Saturday, 15 September 2018

times are bum and getting bummer, still we have fun

Our thanks to Boing Boing for the timely and annotated reminder of how only a few journalists really were prepared to ask the tough and probing questions in the wake of the sub-prime mortgage crisis, precipitated by one bank’s declaration of bankruptcy that revealed the fantastic nature of six hundred billion dollar portfolio, and most were to believe hard-scrabble legends to keep up the charade. As one of those exceptional reporters, Matt Taibbi, prefaces “history is written by the victors” in his reflection on the lost decade—not hyperbole, especially when one considers the regressive caution and pessimism and the generation caught in risk adverse times—and a legacy we are still very much heir to. An overly elaborate narrative, deflecting and assigning blame, was offered as sort of an allegory to explain something as immediate as a greedy and fraudulent practises, which the public could have easily digested and understood and not find themselves in an even more compromised position later.

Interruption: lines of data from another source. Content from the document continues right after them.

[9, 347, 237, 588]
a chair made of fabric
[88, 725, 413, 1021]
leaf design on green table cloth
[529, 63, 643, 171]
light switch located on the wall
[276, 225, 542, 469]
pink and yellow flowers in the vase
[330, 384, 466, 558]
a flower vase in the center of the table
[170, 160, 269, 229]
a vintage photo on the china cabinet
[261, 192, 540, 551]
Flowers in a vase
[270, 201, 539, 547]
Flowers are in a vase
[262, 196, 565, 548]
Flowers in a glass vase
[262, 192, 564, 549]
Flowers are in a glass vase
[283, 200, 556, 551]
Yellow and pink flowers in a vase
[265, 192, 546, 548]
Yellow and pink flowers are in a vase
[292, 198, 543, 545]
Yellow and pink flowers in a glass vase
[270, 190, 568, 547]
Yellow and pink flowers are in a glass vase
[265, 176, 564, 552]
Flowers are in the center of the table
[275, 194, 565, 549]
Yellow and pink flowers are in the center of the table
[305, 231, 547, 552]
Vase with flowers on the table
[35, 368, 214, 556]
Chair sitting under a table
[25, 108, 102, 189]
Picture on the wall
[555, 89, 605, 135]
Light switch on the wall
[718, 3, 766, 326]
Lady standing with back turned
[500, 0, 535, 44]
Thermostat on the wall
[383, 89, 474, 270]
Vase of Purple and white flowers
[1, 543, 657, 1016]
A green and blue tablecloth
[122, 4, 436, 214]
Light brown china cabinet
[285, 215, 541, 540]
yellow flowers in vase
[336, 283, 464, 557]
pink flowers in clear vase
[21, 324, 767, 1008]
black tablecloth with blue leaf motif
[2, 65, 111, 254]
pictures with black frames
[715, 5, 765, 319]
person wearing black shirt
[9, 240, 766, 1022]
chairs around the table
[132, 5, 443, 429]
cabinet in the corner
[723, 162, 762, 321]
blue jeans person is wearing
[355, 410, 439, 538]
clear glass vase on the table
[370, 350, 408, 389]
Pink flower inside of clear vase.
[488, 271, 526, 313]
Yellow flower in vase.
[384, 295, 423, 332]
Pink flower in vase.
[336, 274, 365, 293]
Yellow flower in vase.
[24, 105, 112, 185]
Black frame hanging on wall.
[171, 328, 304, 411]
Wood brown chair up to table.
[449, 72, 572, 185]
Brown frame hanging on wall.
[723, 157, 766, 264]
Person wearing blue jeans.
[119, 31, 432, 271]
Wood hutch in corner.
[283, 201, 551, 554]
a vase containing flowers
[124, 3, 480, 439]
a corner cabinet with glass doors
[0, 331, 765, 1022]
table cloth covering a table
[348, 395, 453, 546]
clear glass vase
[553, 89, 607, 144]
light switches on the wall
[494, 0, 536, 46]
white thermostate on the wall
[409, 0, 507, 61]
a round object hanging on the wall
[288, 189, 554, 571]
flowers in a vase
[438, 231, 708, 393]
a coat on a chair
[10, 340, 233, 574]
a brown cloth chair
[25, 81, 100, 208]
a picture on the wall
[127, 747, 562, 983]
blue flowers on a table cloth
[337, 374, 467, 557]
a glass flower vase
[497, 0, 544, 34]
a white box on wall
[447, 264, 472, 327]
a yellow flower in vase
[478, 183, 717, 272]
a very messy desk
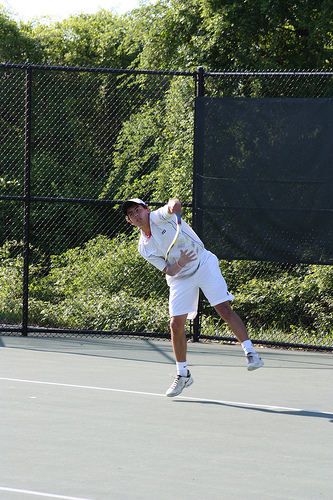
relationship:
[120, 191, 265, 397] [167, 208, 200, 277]
man holding racket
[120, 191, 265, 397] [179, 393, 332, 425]
man has shadow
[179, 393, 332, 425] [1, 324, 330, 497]
shadow on top of court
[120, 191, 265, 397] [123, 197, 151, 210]
man wearing cap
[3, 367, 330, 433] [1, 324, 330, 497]
lines on top of court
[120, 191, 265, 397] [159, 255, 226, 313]
man wearing shorts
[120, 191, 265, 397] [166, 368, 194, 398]
man with right foot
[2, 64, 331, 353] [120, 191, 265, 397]
fence behind man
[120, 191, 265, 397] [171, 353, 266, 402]
man wearing sneakers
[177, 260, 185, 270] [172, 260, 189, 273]
wristband around right wrist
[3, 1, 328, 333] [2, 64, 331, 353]
trees behind fence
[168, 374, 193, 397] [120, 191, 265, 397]
right foot of man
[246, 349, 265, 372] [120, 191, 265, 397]
left foot of man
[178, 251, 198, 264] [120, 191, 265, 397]
right hand of man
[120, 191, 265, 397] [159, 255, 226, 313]
man in shorts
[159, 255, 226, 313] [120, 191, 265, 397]
shorts on body of man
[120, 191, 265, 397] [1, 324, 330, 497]
man playing on court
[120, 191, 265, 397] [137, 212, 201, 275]
man wearing shirt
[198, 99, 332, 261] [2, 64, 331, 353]
fabric hanging on fence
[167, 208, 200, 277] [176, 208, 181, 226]
racket has handle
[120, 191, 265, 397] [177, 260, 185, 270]
man wearing wristband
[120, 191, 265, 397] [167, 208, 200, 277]
man swinging racket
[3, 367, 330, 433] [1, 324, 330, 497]
lines painted on court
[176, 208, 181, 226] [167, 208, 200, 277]
handle of racket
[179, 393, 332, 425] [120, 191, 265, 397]
shadow of man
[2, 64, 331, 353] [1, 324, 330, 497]
fence around court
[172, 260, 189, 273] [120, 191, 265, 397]
right wrist of man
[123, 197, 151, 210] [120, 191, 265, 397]
cap on head of man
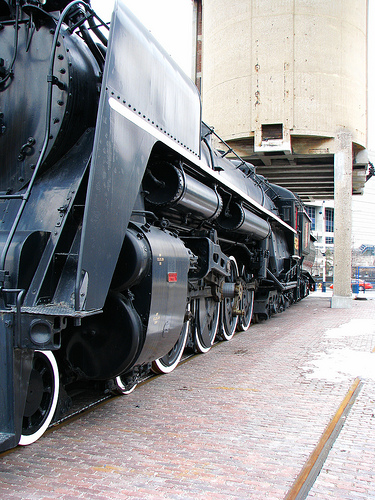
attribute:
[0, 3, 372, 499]
picture — daytime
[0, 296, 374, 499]
ground — bricks, red brick, dirty, walkway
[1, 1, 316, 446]
train — on tracks, black, parked, metal, displayed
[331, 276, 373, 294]
car — red, parked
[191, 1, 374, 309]
siloh — large, oil tank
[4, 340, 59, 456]
wheel — white rimmed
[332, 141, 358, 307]
pillar — steel, large, concrete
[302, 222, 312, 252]
sign — red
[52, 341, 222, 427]
rail — part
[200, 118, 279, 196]
rail — metal, black, hand grip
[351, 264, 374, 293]
fence — blue, tall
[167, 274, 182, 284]
red spot — metal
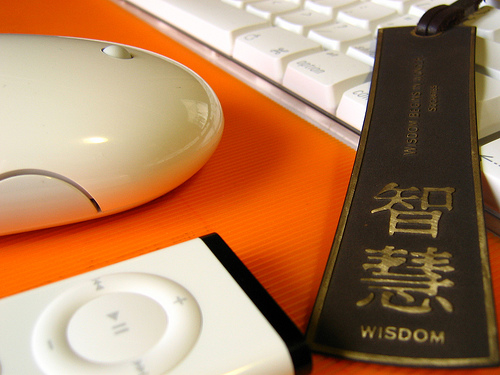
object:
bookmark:
[303, 25, 500, 371]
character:
[357, 182, 455, 313]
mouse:
[0, 33, 225, 236]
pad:
[0, 0, 500, 375]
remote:
[0, 231, 315, 375]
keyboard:
[115, 0, 500, 238]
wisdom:
[360, 325, 444, 344]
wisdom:
[403, 120, 418, 155]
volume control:
[30, 272, 203, 375]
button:
[0, 173, 101, 237]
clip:
[416, 0, 482, 34]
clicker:
[103, 45, 132, 59]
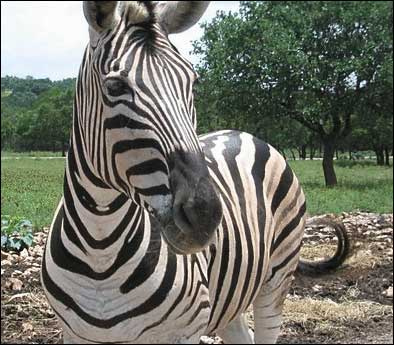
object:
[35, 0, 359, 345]
zebra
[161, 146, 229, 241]
nose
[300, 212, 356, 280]
tail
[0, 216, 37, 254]
plant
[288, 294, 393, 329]
patches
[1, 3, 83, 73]
sky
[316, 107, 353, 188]
trunk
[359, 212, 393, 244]
rocks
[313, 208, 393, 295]
dirt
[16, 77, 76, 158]
plant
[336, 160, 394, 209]
grass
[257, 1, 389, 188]
plant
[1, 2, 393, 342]
camera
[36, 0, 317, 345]
animal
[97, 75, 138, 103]
eye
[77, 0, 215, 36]
ears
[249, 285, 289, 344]
left leg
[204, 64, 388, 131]
background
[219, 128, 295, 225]
strip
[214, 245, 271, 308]
strip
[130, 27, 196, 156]
strip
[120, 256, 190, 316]
strip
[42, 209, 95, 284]
strip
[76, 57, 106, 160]
black strip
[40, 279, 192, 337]
black strip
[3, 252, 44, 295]
rocks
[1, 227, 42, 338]
dirt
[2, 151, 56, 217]
field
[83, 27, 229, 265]
curious face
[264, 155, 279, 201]
grey stripes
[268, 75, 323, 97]
branches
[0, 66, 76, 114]
hill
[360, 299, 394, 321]
grass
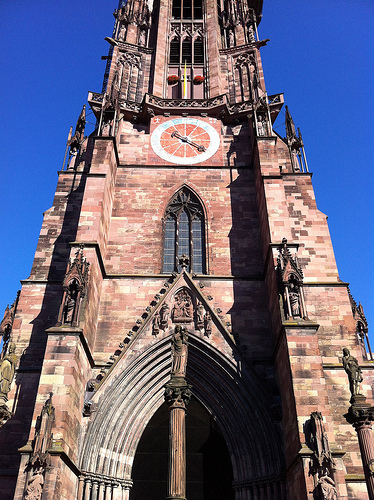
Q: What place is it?
A: It is a church.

It was a truth that one couldn’t squeal to the proletariat since their confidence and complicity in the system—contributing to pension-schemes and the dream of home-ownership—not only generated wealth for those barons of industry that can spin straw into gold but was also already entrenched as a matter of national security and a question of macroeconomics eschatology. As big and over-leveraged as US debt is, supply exceeds demand for foreign countries who would like to park its cash in government-backed bonds, considered as safe an investment as anything and with a guaranteed rate of return but with retirement-funds and pension-schemes competing for a safe bet, foreign governments resort to the next best thing: real estate in the form of home loans and mortgages. In order to keep the faith that internal and external backers have in all bonds, the financial system’s junk bonds have to be buoyed up as well by shielding dishonest brokers from the wages of capitalism. This calculated behaviour on the part of economists was the disdain that fostered the attitude that allowed some to be turned away from experts—lumping in those not worthy of their trust in with legitimate and helpful institutions—and by extension the establishment.  And now we are all living with the effects of that misplaced anger.